The basic state pension is now £184.90 per week or £9,614.90 a year, while the new state pension (introduced in April 2016 for men born on or after 6 April 1951 and women born on or after 6 April 1953) is £241.30 a week, or £12,547.60 a year.
This compares with a median gross annual salary of £39,039, meaning the basic state pension represents 25% of average earnings, while the new state pension is 32%.
This increase, and the associated drop in pensioner poverty, is welcome. However, the triple lock, and the ratchet effect it creates of the state pension rising faster than both average salaries and the tax revenue required to fund it, is unsustainable over the long term. The parlous state of the public finances and an ageing population mean it cannot be allowed to go on in perpetuity.
The questions we need to ask are: at what point has the triple lock fulfilled its purpose and, once it has, how do we ensure that the state pension keeps up in a fair and equitable way?
I don’t have an immediate answer to either of those questions. I do know we need to start having the conversation, though. It’s vital to build some level of cross-party consensus ahead of the 2029 general election. Otherwise, the risk is that political inertia and a fear of alienating pensioners sees the triple lock recommitted to for a further five years, further exacerbating the fiscal situation and adding to intergenerational inequity.

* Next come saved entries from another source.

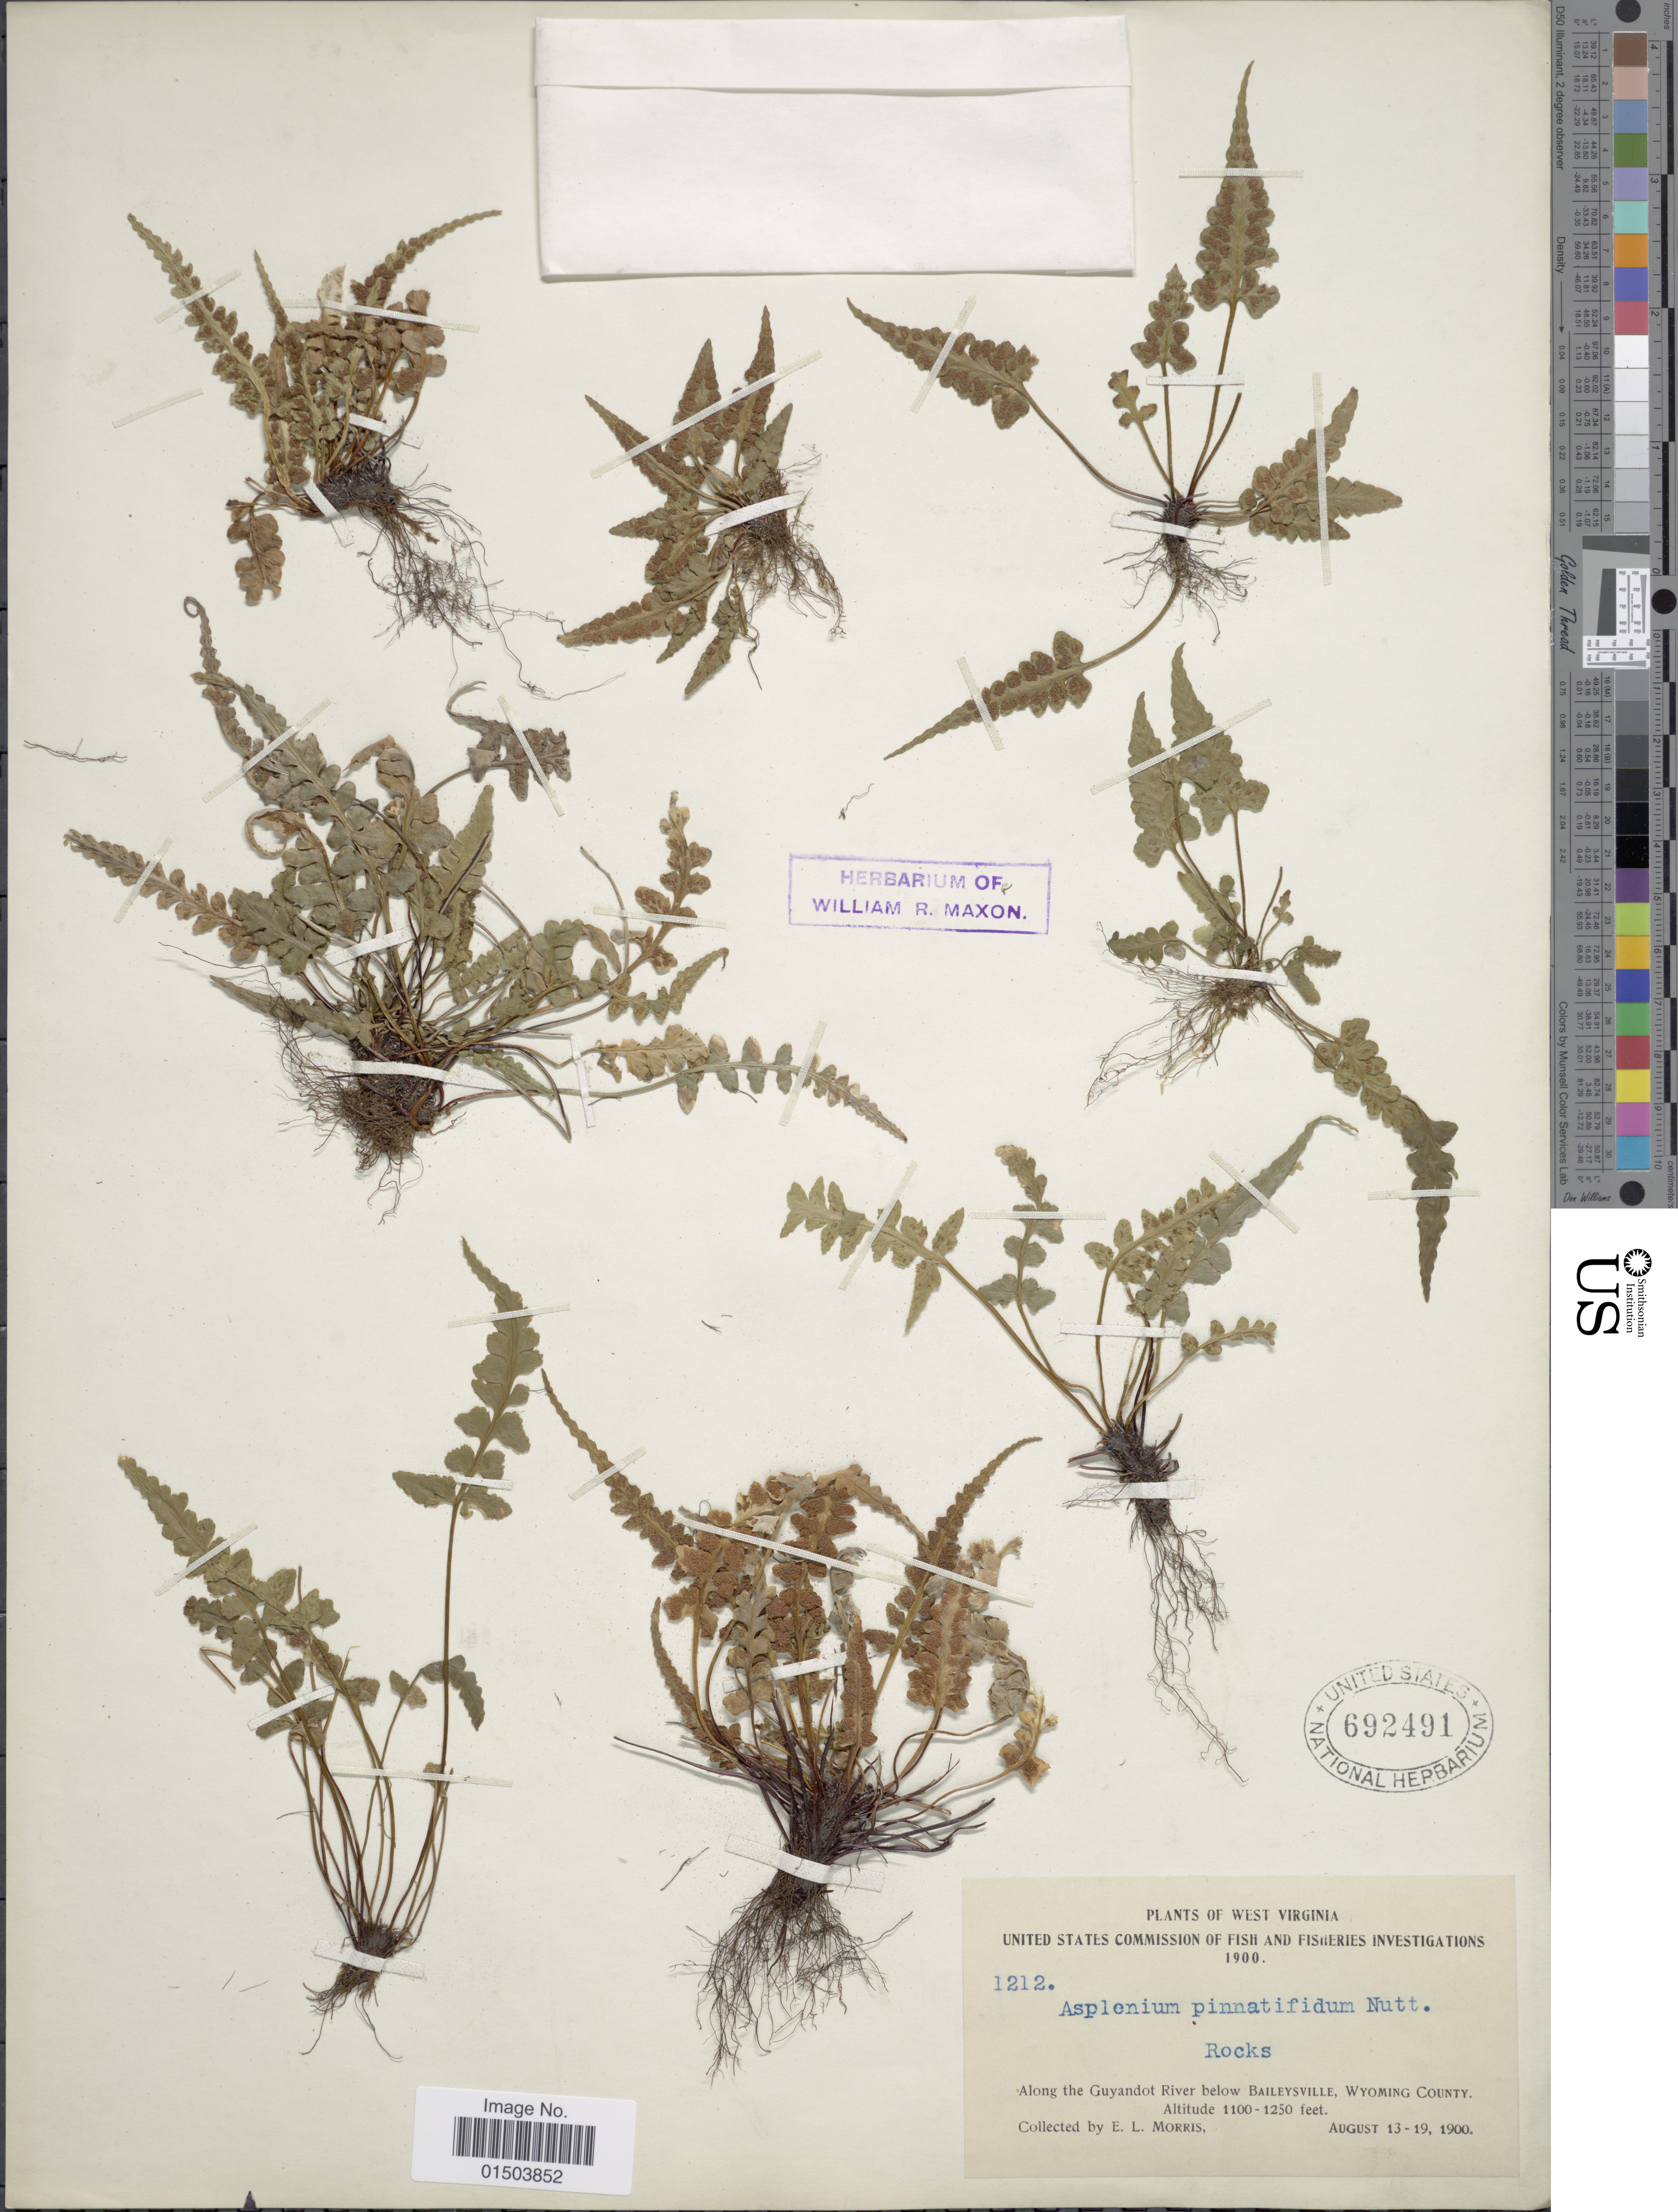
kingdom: Plantae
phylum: Tracheophyta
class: Polypodiopsida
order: Polypodiales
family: Aspleniaceae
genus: Asplenium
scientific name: Asplenium pinnatifidum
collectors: E. Morris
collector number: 1212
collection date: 1900-08-13/1900-08-19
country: United States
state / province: West Virginia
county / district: Wyoming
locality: Along the Guyandot River below Baileysville, Wyoming County.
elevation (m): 335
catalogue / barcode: US 692491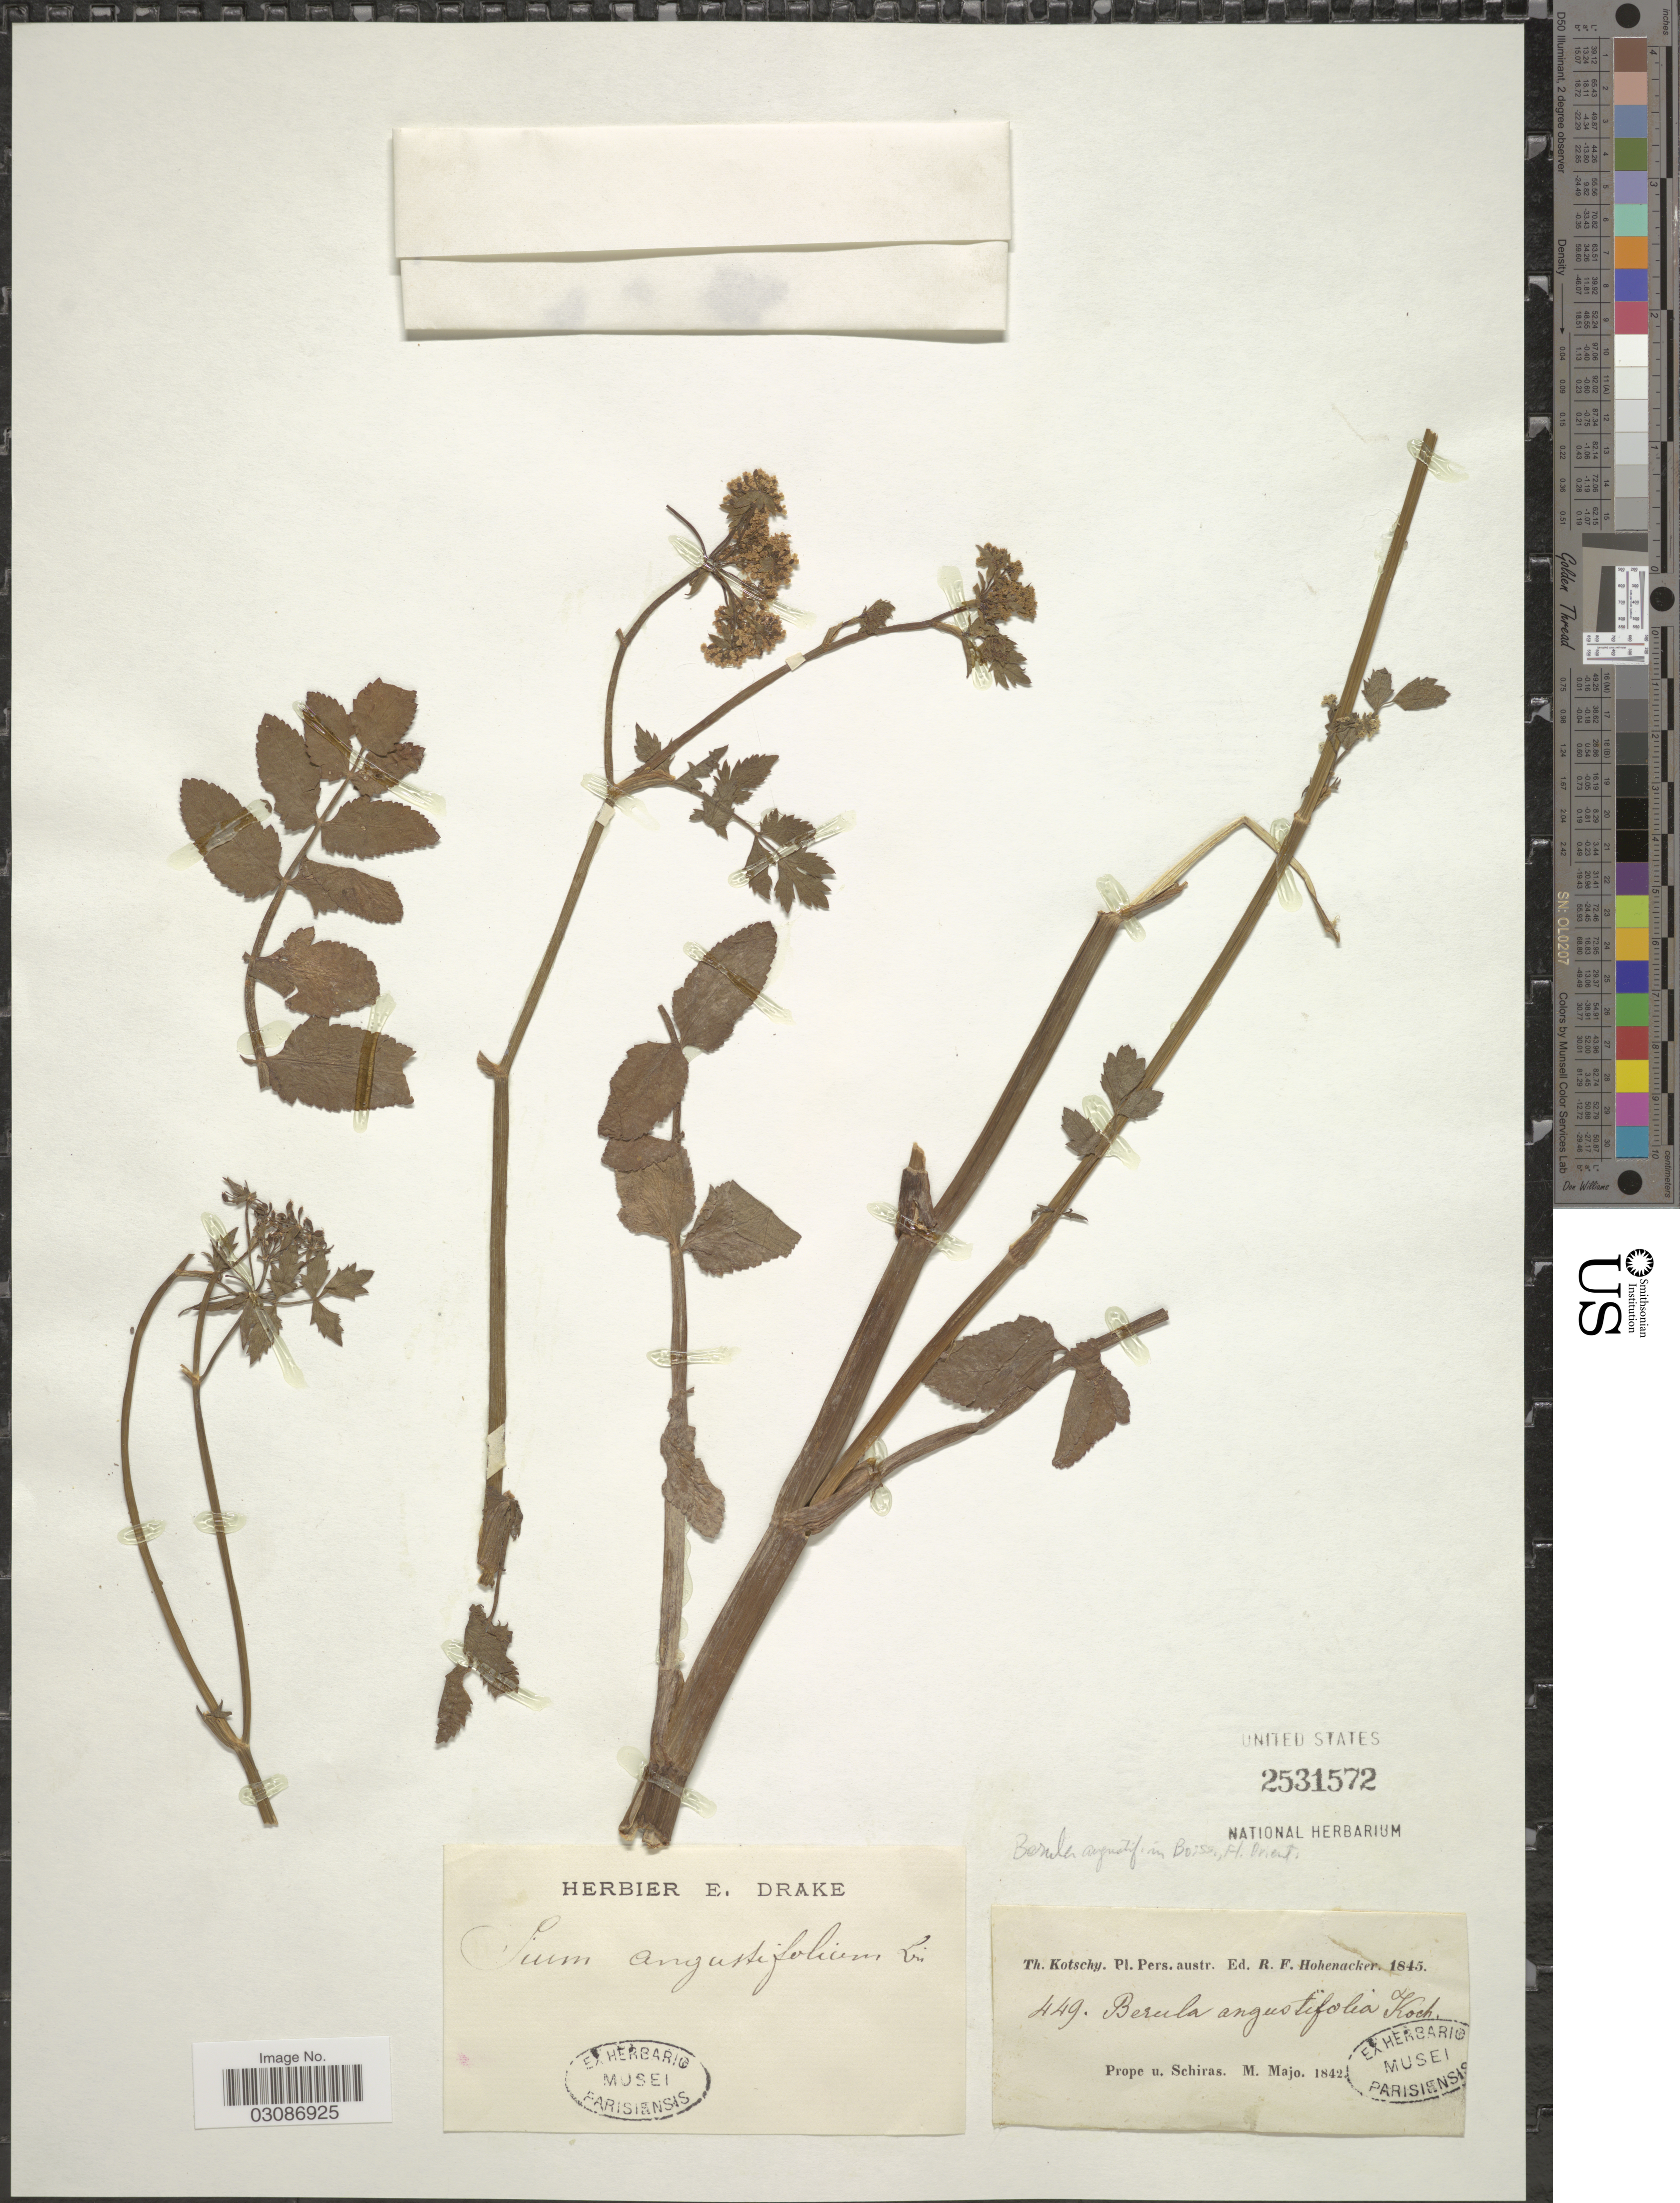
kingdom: Plantae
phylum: Tracheophyta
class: Magnoliopsida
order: Apiales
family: Apiaceae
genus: Berula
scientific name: Berula angustifolia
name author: Mert. & W.D.J. Koch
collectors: K. G. Kotschy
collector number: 449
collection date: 1842-05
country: Iran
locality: Pers. austr. Prope u. Schiras.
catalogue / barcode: US 2531572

Theresa May’s decision to launch plans for reform of social care – dubbed the “dementia tax” by opponents – in the heat of an election was the beginning of her downfall and arguably cost her party a majority in 2017.
Similarly, Sir Keir Starmer’s government failed to roll the pitch for the proposal to cut winter fuel payments and hasn’t recovered from it, despite – in my humble opinion – that policy having significant merit.
Setting the scene for ending the triple lock won’t be popular. However, with Labour in disarray, Reform pushing a populist agenda, and the Conservatives constantly looking further right, there is an opportunity for the Lib Dems to show they are the grown ups with a long-term, economically sensible, and fair outlook.
* Adam Shaw is a Liberal Democrat member residing in West Lothian.